A very thorough analysis on the test automation pyramid can also be found in The Tar Pit.
The main idea is that you want more unit tests than any other level of test because they:
- test the behaviour of the class / component rather than its implementation
- have no dependencies on other classes / components
- are easy to write & maintain (due to their independence)
- are quick to run
This makes them the most cost efficient way of testing of individual or closely related classes, but obviously they do not provide enough coverage to satisfy the development team of the confidence of the code.
So to increase coverage, we move up to integration tests which:
- test the integration between components / features / external 3rd party services
- are dependant on the other components / features / external 3rd party services being available & stable enough to execute tests against.
- ensure dependencies of the system being developed continue to work as expected
- are slower than unit tests to run, but faster than acceptance tests to run
Up until this point, the tests are largely technology focused (taken from Brian Maricks Testing Quadrants which I’ve found really useful for testing in an agile environment – more on this later.
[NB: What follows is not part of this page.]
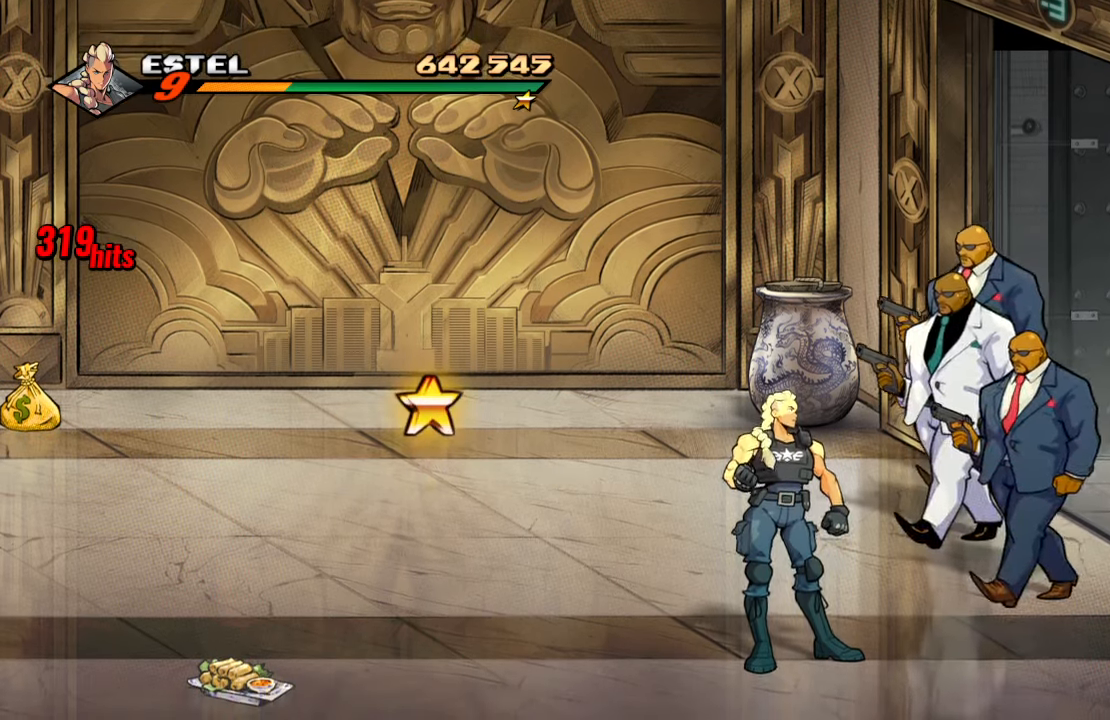
{"buttons": ["DPAD_UP", "DPAD_LEFT"], "left_stick": "center", "right_stick": "center", "events": []}
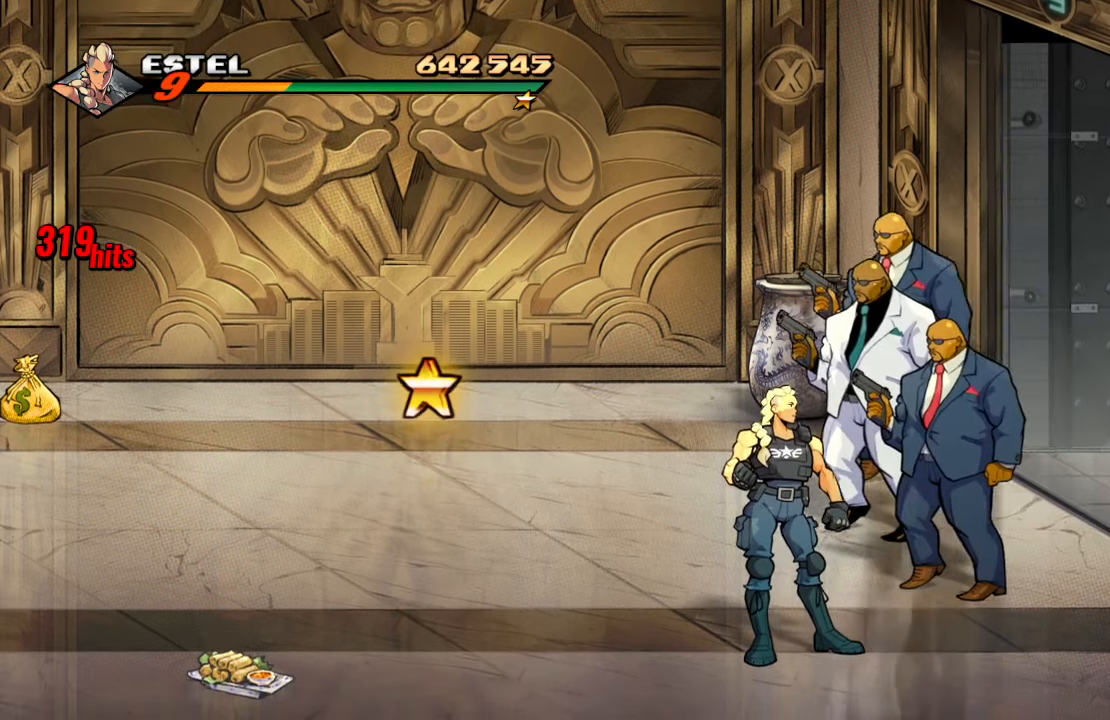
{"buttons": ["DPAD_UP", "DPAD_LEFT"], "left_stick": "center", "right_stick": "center", "events": []}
Lisa Crispin covers it well in her book & in this test planning presentation) – that is they serve the development team in proving the business logic & providing confidence that that logic has not been compromised.
The top of the triangle sees the acceptance (GUI) tests, of which there are the fewest number of tests in test suite. Acceptance tests are:
- a tool for conversing with business stakeholders (as they are generally written in human-readable language)
- a means of knowing when we’re done (developing a component / feature)
- checking the UI by actually clicking buttons on that UI
- High dependency on other components / features
- Brittle – easily broken if the UI changes
- Slowest of the 3 automated test levels to run
So if acceptance tests are slow & brittle, why do we go to the effort of writing them? Because they are the main tool for driving conversation between the development team & business stakeholders. The tests are generally examples of the requirements as specified by the business stakeholders so they get a feel for stable the code is.
This is the automation pyramid. It has been added to by Alister Scott who introduces the concept of manual testing:
He also shows the intention of the tests in each level in this post responding to James Crisps original automation pyramid post:
Take a close look at the small print: “Are we building the right system” & “Are we building the system right” – This is a fundamental principle in “Agile Testing” where we (as Testers) shouldn’t just be focussing on finding bugs at the end of the development cycle. Instead we should be getting involved with the development as early as possible for example by helping to drive out requirements as & when they’re being worked on, not 6 weeks after a document has been put together (the end of yet another lifecycle). I go into more detail in my post responding to the Test is Dead movement of late 2011.
Anyway back to the test pyramid… Alister goes on to talk about a common problem in organisatons who use automation – the inverted pyramid, or ice-cream cone:
this situation occurs where too much emphasis is placed on automated GUI & manual tests which may occur for numerous reasons such as lack of experience in writing lower level tests or working with leagcy code.
As I mention previously, a tool I’ve found very useful in determining which tests to run & what value they add is Brian Maricks Testing Quadrants:
You can see examples of the Business Facing tests on the top half of the quadrant (the top half of the pyramid) & the Technology Facing tests on the bottom half of the quadrant (the bottom half of the triangle).
Click on the image to get more detail from Lisa on how to use the quadrant.
Its another way of visualising the test levels & I find it compliments the pyramid quite nicely. Certainly I’ll be using both the Pyramid & the Quadrant in my hexagonal architecture post.
UPDATE: Elizabeth Hendrickson has revisted the tested quadrants in her CAST 2012 keynote “The Thinking Tester, Evolved” & Markus Gartner has done a great write up on the Elizabeth’s new interpretation on his blog. I’ll need to revisit the quadrants myself when I get time to digest the video & Markus’ post.